Training set size = 200000
input layer size = 784
hidden layer size = 50
output layer size = 10
def cost(theta,X,y,lamb):
#get theta1 and theta2 from unrolled theta vector
th1 = (theta[0:(hiddenLayerSize*(inputLayerSize+1))].reshape((inputLayerSize+1,hiddenLayerSize))).T
th2 = (theta[(hiddenLayerSize*(inputLayerSize+1)):].reshape((hiddenLayerSize+1,outputLayerSize))).T
#matrices to store gradient of theta1 &theta2
th1_grad = np.zeros(th1.shape)
th2_grad = np.zeros(th2.shape)
I = np.identity(outputLayerSize,int)
Y = np.zeros((realTrainSetSize ,outputLayerSize))

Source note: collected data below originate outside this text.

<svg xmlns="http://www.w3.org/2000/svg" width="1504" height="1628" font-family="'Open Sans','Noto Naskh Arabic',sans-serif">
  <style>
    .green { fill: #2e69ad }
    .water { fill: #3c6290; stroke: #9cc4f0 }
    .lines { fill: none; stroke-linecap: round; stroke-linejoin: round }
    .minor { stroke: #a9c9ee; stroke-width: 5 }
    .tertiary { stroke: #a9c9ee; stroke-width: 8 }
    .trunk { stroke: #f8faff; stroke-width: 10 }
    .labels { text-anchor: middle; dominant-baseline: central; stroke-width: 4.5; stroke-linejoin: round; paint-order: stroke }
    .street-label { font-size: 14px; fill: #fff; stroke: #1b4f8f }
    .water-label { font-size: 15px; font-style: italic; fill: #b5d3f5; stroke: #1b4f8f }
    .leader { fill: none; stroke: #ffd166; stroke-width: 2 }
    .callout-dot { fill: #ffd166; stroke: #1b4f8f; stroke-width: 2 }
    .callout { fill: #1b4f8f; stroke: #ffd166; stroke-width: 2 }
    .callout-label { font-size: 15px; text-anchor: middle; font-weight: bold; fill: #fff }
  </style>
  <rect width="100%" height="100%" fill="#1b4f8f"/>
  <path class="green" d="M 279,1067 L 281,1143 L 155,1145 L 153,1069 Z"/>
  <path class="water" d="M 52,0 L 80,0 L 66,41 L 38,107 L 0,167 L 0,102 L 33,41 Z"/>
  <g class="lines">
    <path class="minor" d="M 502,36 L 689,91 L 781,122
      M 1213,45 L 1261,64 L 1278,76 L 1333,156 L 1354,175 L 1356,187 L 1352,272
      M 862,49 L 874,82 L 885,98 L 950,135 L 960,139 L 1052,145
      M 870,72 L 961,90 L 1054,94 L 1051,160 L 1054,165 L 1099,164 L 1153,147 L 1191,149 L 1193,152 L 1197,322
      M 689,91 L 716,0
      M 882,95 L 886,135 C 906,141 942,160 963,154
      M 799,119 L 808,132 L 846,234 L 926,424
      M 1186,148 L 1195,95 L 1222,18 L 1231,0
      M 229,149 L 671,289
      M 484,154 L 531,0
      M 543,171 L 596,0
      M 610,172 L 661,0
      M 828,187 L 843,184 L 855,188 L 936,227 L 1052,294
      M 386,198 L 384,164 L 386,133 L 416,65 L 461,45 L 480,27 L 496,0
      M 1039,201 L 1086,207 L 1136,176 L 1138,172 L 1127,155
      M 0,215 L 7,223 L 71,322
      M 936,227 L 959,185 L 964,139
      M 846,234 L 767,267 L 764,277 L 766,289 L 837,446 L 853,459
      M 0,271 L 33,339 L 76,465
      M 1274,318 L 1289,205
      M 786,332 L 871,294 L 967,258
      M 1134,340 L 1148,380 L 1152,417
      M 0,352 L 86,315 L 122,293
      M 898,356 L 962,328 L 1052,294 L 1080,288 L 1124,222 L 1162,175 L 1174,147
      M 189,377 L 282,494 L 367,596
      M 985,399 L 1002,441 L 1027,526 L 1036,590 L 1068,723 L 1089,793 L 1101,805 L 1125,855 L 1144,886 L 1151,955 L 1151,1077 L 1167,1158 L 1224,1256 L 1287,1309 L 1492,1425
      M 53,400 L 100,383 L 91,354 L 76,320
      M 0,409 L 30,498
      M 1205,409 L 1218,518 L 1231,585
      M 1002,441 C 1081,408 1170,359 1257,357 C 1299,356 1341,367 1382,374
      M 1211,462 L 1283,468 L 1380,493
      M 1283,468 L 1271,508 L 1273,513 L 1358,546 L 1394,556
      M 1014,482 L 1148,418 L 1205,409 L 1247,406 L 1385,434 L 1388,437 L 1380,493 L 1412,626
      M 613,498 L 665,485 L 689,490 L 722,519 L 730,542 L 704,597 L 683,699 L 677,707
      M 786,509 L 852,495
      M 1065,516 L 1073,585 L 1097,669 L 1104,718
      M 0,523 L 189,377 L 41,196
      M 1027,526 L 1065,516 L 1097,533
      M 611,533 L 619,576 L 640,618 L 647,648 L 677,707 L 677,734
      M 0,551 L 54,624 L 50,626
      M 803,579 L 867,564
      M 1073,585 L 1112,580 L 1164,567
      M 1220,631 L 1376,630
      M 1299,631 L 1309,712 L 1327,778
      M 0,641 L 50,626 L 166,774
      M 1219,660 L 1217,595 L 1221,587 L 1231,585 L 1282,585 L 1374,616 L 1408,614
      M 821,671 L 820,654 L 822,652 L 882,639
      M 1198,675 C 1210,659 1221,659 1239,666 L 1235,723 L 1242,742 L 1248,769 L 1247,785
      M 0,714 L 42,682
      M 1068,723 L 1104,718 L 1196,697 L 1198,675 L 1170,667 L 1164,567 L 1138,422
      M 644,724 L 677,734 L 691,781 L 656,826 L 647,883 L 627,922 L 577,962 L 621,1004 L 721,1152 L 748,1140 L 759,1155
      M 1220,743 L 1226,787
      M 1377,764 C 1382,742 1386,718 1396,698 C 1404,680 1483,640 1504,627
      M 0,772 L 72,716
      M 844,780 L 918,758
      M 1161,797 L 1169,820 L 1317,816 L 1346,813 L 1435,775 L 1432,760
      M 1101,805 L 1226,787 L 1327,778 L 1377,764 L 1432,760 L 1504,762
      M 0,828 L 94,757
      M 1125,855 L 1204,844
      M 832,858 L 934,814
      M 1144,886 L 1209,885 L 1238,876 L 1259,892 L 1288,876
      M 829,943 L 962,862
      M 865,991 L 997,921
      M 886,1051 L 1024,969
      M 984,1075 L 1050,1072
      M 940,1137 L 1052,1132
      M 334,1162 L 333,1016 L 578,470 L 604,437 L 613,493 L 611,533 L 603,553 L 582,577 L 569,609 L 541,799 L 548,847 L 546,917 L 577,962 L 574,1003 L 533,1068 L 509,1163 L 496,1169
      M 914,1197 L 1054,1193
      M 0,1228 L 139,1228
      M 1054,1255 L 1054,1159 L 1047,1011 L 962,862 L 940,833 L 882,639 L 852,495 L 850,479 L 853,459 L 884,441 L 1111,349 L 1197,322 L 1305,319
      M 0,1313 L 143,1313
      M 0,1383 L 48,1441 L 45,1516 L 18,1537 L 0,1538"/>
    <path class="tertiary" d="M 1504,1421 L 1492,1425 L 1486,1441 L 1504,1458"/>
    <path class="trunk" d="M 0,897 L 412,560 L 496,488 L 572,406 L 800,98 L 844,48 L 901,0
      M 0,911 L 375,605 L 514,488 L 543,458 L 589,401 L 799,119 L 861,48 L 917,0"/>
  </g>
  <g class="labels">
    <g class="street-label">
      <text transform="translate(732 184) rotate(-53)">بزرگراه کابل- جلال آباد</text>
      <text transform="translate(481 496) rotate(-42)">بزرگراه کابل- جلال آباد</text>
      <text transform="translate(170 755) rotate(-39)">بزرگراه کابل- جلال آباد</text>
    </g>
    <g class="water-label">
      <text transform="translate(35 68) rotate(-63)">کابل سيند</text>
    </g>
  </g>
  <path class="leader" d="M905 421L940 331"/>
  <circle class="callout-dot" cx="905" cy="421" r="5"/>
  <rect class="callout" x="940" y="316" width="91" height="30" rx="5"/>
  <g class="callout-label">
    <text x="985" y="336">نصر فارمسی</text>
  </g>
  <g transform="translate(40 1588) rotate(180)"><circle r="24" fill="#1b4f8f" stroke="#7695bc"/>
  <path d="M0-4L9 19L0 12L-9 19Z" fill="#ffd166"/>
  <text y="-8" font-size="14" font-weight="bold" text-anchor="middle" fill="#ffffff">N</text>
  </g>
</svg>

#get Y[i] to the size of output Layer
for i in range(0,realTrainSetSize ):
Y[i] = I[y[i]]
#add bais unit in each training example and perform forward prop and backprop
A1 = np.hstack([np.ones((realTrainSetSize ,1)),X])
Z2 = A1 @ (th1.T)
A2 = np.hstack([np.ones((len(Z2),1)),sigmoid(Z2)])
Z3 = A2 @ (th2.T)
H = A3 = sigmoid(Z3)
penalty = (lamb/(2*trainSetSize))*(sum(sum(np.delete(th1,0,1)**2))+ sum(sum(np.delete(th2,0,1)**2)) )

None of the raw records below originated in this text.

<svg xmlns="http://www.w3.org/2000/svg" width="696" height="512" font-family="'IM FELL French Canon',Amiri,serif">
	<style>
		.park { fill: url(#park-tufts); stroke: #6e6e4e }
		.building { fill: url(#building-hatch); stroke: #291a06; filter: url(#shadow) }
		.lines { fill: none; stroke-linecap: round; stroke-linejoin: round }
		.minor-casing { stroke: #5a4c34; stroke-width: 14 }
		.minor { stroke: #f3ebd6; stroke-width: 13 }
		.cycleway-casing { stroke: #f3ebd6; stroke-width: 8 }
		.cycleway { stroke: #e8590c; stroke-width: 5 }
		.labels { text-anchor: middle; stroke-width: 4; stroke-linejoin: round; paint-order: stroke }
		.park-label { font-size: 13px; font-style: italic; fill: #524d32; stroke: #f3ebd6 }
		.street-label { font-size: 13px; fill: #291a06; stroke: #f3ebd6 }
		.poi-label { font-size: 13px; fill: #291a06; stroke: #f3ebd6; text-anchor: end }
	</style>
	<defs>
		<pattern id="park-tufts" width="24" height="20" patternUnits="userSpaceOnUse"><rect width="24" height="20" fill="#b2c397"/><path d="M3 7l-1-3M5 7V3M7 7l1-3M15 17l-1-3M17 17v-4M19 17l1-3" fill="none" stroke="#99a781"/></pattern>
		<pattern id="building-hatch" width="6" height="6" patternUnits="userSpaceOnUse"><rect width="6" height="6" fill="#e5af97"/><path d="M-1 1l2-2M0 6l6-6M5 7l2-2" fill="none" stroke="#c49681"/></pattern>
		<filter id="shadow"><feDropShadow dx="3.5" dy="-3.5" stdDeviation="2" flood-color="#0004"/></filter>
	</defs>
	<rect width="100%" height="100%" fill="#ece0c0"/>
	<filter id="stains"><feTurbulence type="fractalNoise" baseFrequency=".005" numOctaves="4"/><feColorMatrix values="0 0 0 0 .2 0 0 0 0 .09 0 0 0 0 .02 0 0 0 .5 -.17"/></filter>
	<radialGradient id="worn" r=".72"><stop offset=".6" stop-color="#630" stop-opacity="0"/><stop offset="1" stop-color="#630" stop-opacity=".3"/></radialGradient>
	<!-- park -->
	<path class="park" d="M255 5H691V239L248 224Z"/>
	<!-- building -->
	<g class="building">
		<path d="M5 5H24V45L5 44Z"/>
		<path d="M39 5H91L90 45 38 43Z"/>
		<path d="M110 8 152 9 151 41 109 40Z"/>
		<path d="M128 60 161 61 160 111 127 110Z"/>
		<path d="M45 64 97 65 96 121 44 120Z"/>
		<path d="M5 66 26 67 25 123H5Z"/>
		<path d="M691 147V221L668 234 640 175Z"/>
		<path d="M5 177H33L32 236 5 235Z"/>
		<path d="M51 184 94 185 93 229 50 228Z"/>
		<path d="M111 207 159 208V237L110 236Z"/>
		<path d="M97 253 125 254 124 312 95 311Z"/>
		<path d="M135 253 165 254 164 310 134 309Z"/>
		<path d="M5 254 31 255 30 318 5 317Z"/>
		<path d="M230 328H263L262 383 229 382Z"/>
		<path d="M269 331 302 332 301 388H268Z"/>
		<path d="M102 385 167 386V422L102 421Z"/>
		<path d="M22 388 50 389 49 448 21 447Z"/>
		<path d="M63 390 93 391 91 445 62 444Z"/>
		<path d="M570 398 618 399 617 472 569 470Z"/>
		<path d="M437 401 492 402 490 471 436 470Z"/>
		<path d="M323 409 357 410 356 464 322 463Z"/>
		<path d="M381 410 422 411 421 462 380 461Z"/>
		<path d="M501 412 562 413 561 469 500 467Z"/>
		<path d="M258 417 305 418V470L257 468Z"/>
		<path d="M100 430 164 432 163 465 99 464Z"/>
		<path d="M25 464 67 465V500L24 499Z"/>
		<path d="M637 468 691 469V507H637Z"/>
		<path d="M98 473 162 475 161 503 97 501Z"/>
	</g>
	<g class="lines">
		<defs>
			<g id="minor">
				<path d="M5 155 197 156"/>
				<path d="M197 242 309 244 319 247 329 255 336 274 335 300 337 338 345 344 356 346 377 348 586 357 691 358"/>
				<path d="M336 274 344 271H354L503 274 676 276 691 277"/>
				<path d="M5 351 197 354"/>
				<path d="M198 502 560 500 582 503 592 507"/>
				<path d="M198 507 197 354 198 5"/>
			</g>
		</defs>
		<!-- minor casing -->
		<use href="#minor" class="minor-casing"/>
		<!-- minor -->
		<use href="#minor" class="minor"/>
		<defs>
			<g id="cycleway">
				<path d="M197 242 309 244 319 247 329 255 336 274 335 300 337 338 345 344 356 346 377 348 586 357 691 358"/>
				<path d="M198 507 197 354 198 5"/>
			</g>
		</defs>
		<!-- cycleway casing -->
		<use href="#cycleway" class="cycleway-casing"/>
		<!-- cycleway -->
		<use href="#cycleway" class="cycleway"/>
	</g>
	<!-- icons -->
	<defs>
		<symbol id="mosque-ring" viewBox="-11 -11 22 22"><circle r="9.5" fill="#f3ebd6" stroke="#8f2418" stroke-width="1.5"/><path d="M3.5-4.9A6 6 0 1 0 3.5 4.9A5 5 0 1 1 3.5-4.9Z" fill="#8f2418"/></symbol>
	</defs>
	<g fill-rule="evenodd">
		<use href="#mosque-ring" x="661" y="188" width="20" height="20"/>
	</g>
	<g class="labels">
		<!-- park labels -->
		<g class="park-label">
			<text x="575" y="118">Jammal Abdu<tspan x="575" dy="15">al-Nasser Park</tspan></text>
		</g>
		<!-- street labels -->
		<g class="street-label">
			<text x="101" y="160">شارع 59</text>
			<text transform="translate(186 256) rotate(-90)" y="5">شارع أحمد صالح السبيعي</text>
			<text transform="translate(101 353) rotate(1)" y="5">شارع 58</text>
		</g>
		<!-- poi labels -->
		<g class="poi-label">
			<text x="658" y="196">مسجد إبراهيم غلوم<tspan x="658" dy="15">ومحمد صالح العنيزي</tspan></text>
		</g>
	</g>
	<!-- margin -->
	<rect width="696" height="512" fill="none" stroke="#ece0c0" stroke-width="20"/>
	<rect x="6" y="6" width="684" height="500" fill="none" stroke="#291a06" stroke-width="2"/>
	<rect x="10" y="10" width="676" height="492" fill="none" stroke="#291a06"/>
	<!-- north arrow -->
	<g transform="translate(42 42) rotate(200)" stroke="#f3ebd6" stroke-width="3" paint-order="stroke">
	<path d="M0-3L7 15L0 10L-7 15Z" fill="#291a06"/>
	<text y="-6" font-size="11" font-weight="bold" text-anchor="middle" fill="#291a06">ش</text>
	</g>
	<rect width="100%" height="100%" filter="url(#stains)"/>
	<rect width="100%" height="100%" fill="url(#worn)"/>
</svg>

J = (1/2)*sum(sum( np.multiply(-Y,log(H)) - np.multiply((1-Y),log(1-H)) ))
sigma3 = A3 - Y;
sigma2 = np.multiply(sigma3@theta2,sigmoidGradient(np.hstack([np.ones((len(Z2),1)),Z2])))

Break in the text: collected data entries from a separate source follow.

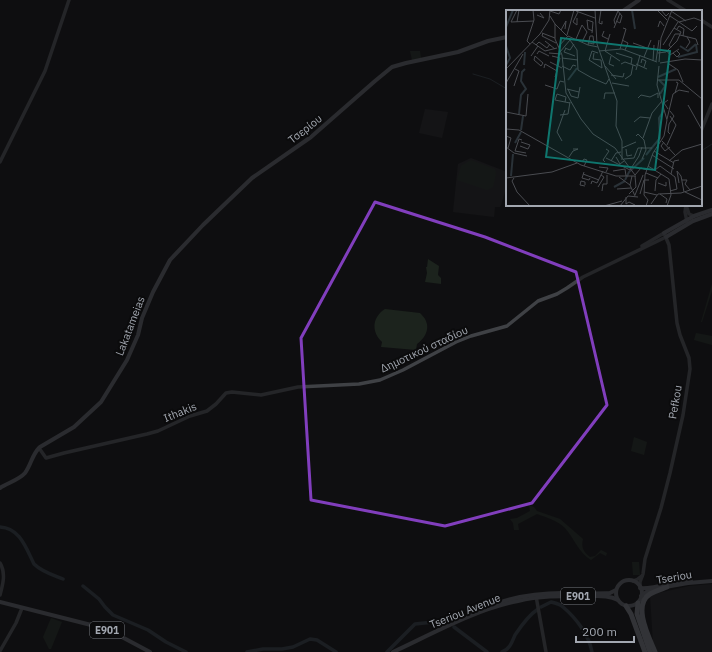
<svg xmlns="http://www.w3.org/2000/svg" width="712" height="652" viewBox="0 0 712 652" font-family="'IBM Plex Sans',sans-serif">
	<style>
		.built { fill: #1c1c1e }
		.green { fill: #1c231d }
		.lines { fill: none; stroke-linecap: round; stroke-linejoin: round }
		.stream { stroke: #2a3238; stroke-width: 1 }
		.river { stroke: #2a3238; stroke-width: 3.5 }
		.secondary { stroke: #3f4145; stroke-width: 3.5 }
		.primary { stroke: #4d4f54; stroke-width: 4 }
		.highway { stroke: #5d6066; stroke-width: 5 }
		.marked { fill: none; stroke: #813ebd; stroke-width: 3; stroke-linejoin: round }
		.labels { text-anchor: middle; stroke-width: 4; stroke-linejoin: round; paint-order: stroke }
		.shield { fill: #0b0b0c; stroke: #75787f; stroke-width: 1 }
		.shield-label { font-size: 10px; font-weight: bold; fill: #a2a7b0 }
		.street-label { font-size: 11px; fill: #a2a7b0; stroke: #0b0b0c }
		.inset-river { fill: none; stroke: #2a3238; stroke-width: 2 }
		.inset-road { fill: none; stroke: #4a4c51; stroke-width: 1 }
		.view { fill: #0f766e; fill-opacity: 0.15; stroke: #0f766e; stroke-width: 2 }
		.inset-edge { fill: none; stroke: #a2a7b0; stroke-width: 2 }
	</style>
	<rect width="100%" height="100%" fill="#0f0f11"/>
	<g class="built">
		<polygon points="425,109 448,112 442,138 419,133"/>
		<polygon points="471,158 507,172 507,185 501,205 500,207 495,207 494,217 453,212 458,164"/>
		<polygon points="712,584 712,652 656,652 653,643 650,595 689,586"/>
	</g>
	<g class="green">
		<polygon points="410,51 420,51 421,58 412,60"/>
		<polygon points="471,160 495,169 496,174 493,187 487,190 457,180 461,166"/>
		<polygon points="428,259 439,266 438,275 441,278 441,284 425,282 427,273 426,267 427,267"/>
		<polygon points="712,284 712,291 702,322 701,322"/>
		<path d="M385 309 420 313C422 315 425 318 426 321 430 330 424 339 417 344L416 350 381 347 382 342C371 332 372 317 385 309Z"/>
		<polygon points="696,333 712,336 712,345 694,340"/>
		<polygon points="634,437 647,442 644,455 631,451"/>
		<path d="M529 505 534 507 537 511 560 519 583 539C581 547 583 552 590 557L595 556 601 550 607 553 606 556 600 553 591 560C579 553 574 538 565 528 558 521 546 517 537 514L518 524 519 530H514L513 523 510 519 517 518 530 511Z"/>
		<polygon points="632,562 639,562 640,575 633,575"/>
		<polygon points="51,618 62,622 51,649 49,649 43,637"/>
	</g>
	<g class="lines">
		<g class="stream">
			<polyline points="473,74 490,79 507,89"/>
			<polyline points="701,151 712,144"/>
		</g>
		<g class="river">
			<path d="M0 527C20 528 26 548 34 564 42 572 53 575 63 579"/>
			<polyline points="83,586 99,599 105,607 113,615 148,630 166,642 186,652"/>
			<path d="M541 607 551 602C555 603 560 604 563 607 576 618 589 635 592 652"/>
			<polyline points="454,627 487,652"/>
			<polyline points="247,652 263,649 282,649 293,647 310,639 317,640 336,652"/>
			<polyline points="387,652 415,624 443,621"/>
			<path d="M502 652C510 649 512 642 515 635 521 626 529 615 538 609"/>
		</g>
		<g class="secondary">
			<polyline points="668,0 686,11"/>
			<polyline points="701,20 712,27"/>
			<polyline points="701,131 712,104"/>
			<polyline points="0,162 45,71 69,0"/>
			<polyline points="686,205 685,212 687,222"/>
			<polyline points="687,208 689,214 694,216"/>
			<polyline points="40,447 39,448 46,458 64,453 147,434 158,431 190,416 207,411 216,404 226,393 232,392 261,395 298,387 359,384 380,380 403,370 456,342 471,336 507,326 538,301 557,294 567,288 583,277 666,237"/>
			<path d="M0 563C6 573 3 584 0 595"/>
			<polyline points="633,581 638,579 642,576"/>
			<polyline points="640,586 640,582 643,574 645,559 661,508 670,473 683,415 690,369 689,358 680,335 677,323 669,245 664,233 642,246"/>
			<polyline points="536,596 546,652"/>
			<polyline points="0,651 16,623 22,608"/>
		</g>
		<g class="primary">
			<polyline points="623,11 639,0"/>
			<polyline points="664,233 694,216 712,210"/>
			<polyline points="666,237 693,221 712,214"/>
			<polyline points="40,447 74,427 101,402 127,360 138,335 142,318 153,292 170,260 203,225 252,178 311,137 375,81 392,67 406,63 458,52 488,41 507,37"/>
			<path d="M0 488C7 483 19 480 25 473 31 465 32 455 39 448"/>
			<circle cx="629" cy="593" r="13"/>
			<polyline points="665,587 688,583 712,581"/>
			<path d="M640 588C651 590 677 581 691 580"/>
			<polyline points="641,596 648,591 656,589"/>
			<polyline points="0,602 99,627 120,636 150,652"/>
			<path d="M489 606C512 597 538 593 563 593 578 593 594 594 610 593L616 590"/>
			<path d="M393 652C434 633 474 610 518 601 539 596 560 596 582 596 594 597 607 594 618 600"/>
		</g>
		<g class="highway">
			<polyline points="638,603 637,614 650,652"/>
			<polyline points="626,606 631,614 645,652"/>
			<path d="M655 652C649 637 632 605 650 594 655 591 662 589 667 587"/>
		</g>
	</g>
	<path d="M0 0H712V652H0ZM375 202 485 237 576 272 607 405 532 503 445 526 311 500 301 338Z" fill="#0f0f11" fill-opacity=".55" fill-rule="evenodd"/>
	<path class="marked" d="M375 202 485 237 576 272 607 405 532 503 445 526 311 500 301 338Z"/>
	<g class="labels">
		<g class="shield">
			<rect x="561" y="588" width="34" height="16" rx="3"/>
			<rect x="90" y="622" width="34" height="16" rx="3"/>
		</g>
		<g class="shield-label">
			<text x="578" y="600">E901</text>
			<text x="107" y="634">E901</text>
		</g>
		<g class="street-label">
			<text transform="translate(305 129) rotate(-38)" y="4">Τσερίου</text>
			<text transform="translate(130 326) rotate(-69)" y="4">Lakatameias</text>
			<text transform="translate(424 349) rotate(-25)" y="4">Δημοτικού σταδίου</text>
			<text transform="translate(675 402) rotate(-80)" y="4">Pefkou</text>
			<text transform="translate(180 412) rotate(-22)" y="4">Ithakis</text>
			<text transform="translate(674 577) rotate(-10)" y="4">Tseriou</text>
			<text transform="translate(465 611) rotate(-22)" y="4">Tseriou Avenue</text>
		</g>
	</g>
	<g transform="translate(506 10)">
		<rect width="196" height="196" fill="#0f0f11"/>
		<path class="inset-river" d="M126 0 129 19M0 17 7 0M0 36 4 48 0 55M174 36 182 41 190 34M172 47 191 42 190 34M18 55 19 42M152 67 170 59M62 70 71 58M153 70 159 76 154 84M13 104 15 85 20 79 15 71 16 62 19 59M15 120 17 106M9 133 15 122M140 145 154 128 153 108 158 100M5 166 7 144M119 170 123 162 138 148M108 177 119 171"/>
		<path class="inset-road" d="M89 0 91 34 111 91 110 116 116 131V150M95 0 93 13 96 14V11M151 0 161 10M155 0 160 6 163 3M44 1 53 4 55 0M70 1 89 8M165 1 180 11M31 5 38 8 34 3M44 6 49 14V29L56 45 60 83 75 109 87 124 109 138 129 165 135 158 141 160M164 6 173 12 188 8 196 11M71 8V15L67 12 72 2M81 10 87 12 86 23M81 10 82 19 87 21M110 11 114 13 116 6 111 0M5 12 28 11M5 12 11 0M11 12 13 0M173 12 186 21 191 16M49 14 61 26M109 14 108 10 112 1M152 17 154 11 158 16M108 18 114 3M171 19 173 16 178 19 177 26M55 20 60 11 59 19M98 21 96 26 102 29M36 23 49 28M37 23 36 26 50 33M104 24 99 41 114 51M61 25 68 0M174 25 190 29 192 35M62 26 82 35 92 37M70 29 76 15 81 22 76 32M116 30 122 33 119 40M39 31 49 39M26 32 39 41 51 38M127 33 141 38M24 34 21 31 28 10 27 0M30 35 33 32 41 38 44 34M82 35 84 26H87L88 34 83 33M157 35 172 12M52 37 62 26M59 38 64 40 68 34M60 38 58 42 69 46M165 38 163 35 169 24H174M180 38 184 32 181 27M114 39 120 19 117 18M93 41 116 39 151 52M161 41 164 45 173 39M54 42 64 30 71 40 72 60 86 68M43 43 55 44M88 43 87 49 95 50 96 58M92 43 86 41 83 50 96 58M110 43 126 48 125 54M152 43 160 42 171 31 175 22 168 18M167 43 171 47 174 44 171 41M31 44 33 41 43 46M25 46 32 36M29 46 37 53 35 56 28 50ZM46 46 54 48 52 56M105 46 103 54 108 56M138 47 145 30M56 48 72 50M147 51 148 35M150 51 153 30M44 52 56 58M153 52 155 28 166 0M135 53 136 49 140 51 138 57M154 53 179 49 196 50M115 54 119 52 130 56M130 54 141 59M163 54 172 60 177 72M56 56 64 60 67 55 70 56M99 56 110 69M38 58 39 54 51 61 49 67M0 59 34 24 43 10 44 0M130 60 134 45M105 65 117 67 118 63M86 68 100 74 103 69M119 69 125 65 127 55M151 70H173L196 89M0 73 17 44M106 73 123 76M39 75 51 79 54 71 58 72M8 76 13 61 9 59M61 79 73 82M62 79 65 86 72 88 74 77M169 83 172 73 170 72M132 88 135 85 144 87 152 83V88M98 89 99 83H109M162 90 158 93 162 99M59 92 60 87 51 84 49 90 64 93M182 95 196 120M164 101 168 106 163 114 162 122 164 124M0 102 20 106 22 84M54 105 62 104 64 92M161 109 167 84 173 80 183 82M128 112 134 107 144 108M0 119 13 120 75 155 110 166H130M0 126 5 128 2 138M130 126 132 124 138 130 140 140 136 149M137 128 146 103 156 91M16 130 13 129 9 141 20 143M56 131 51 122 59 100M156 131 169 145M158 132 155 136 159 141 164 137M161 135 170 115 164 106M14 136 22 139 24 135 15 132M0 137 8 143 21 146M116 138 130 132M120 139 121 146 126 145M148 141 168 153M146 145 168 159M63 147 67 141 72 139H67M110 147 114 154 118 151M100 148 124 160 133 146 136 137M118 149 128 148 132 138H146M105 151 110 143 115 142M163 151 176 140 196 134M76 152 78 149 81 150 78 156M99 152 97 150 103 141 100 139M142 156 163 169 165 185 161 196M93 157 102 158 100 162M149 160 154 156 169 167 171 179 164 181M107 161 119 159 120 166M171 161 175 166 178 182M171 161 173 173M78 162 76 168 83 170 84 168M140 163 152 168M77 164 93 170M165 164 168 151 173 150M126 166 124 175 129 186M113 167 124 175M0 168 46 162 71 153M8 168 6 171 11 182 24 196M176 170H181L179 174 184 180M152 173 160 176V172M85 174 86 171 91 173 97 161M79 176 74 175 75 171 79 172V175M92 177 98 167 95 165M111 179 125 178M96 181 97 174H101V165M149 181 150 170 155 164M138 182 151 185M179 182 196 190M123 184 130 177 129 166M134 184 138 170H143M154 184 161 189 160 193M129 185 137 165M120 187V194L123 192 129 195M145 194 152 184 175 183 196 176M98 196 116 191M114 196 122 186 132 187M140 196 142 190 138 185 139 165 147 143 158 126 161 110 151 75 153 56"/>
		<path class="view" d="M55 28 164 41 149 160 40 147Z"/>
		<rect width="196" height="196" class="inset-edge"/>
	</g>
	<path d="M576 636v6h58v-6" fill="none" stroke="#a2a7b0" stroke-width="2"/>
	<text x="582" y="636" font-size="12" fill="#a2a7b0" stroke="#0b0b0c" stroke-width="3" paint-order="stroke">200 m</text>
</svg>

sigma2 = np.delete(sigma2,0,1)
delta_1 = sigma2.T @ A1 #getting dimension mismatch error
delta_2 = sigma3.T @ A2
#calculation of gradient of theta1 and theta2
th1_grad = np.divide(delta_1,trainSetSize)+(lamb/trainSetSize)*(np.hstack([np.zeros((len(th1),1)) , np.delete(th1,0,1)]))
th2_grad = np.divide(delta_2,trainSetSize)+(lamb/trainSetSize)*(np.hstack([np.zeros((len(th2),1)) , np.delete(th2,0,1)]))
#unroll gradients of theta1 and theta2
theta_grad = np.concatenate(((th1_grad.T).ravel(),(th2_grad.T).ravel()))
return (J,theta_grad)